DATA TO EXAMINE section start
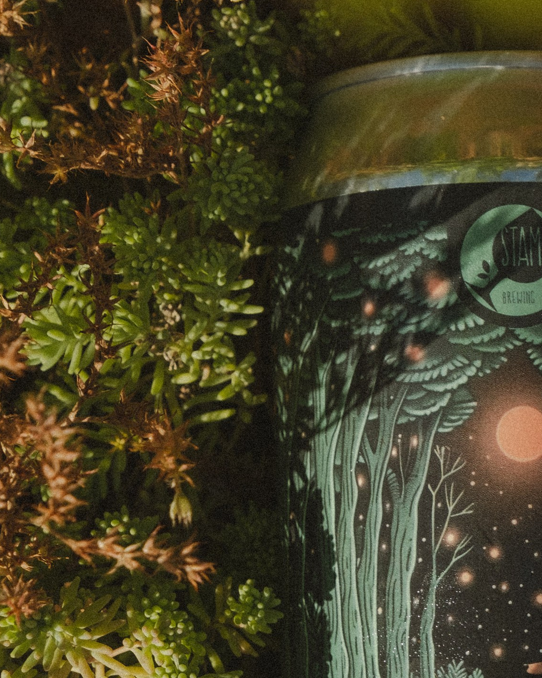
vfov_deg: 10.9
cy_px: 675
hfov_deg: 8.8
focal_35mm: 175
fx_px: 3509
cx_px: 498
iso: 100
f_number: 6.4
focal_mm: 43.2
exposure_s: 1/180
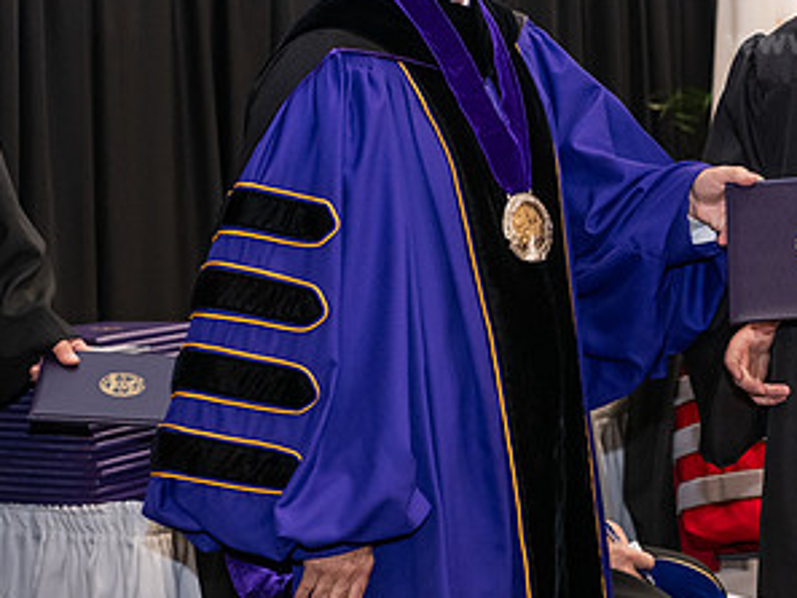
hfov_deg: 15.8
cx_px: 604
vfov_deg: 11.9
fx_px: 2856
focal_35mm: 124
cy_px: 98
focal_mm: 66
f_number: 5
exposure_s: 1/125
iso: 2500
DATA TO EXAMINE section end
DATA TO EXAMINE section start
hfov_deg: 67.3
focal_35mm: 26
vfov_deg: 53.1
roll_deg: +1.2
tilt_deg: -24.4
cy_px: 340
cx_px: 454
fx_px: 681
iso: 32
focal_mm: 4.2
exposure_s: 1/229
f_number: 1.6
DATA TO EXAMINE section end
» ABOUT THIS TASK
Above are the records. Print exactly, and only, the lines from the line with "hfov_deg: 67.3" to the line with "f_number: 1.6", both inclusive.

» EXPECTED OUTPUT
hfov_deg: 67.3
focal_35mm: 26
vfov_deg: 53.1
roll_deg: +1.2
tilt_deg: -24.4
cy_px: 340
cx_px: 454
fx_px: 681
iso: 32
focal_mm: 4.2
exposure_s: 1/229
f_number: 1.6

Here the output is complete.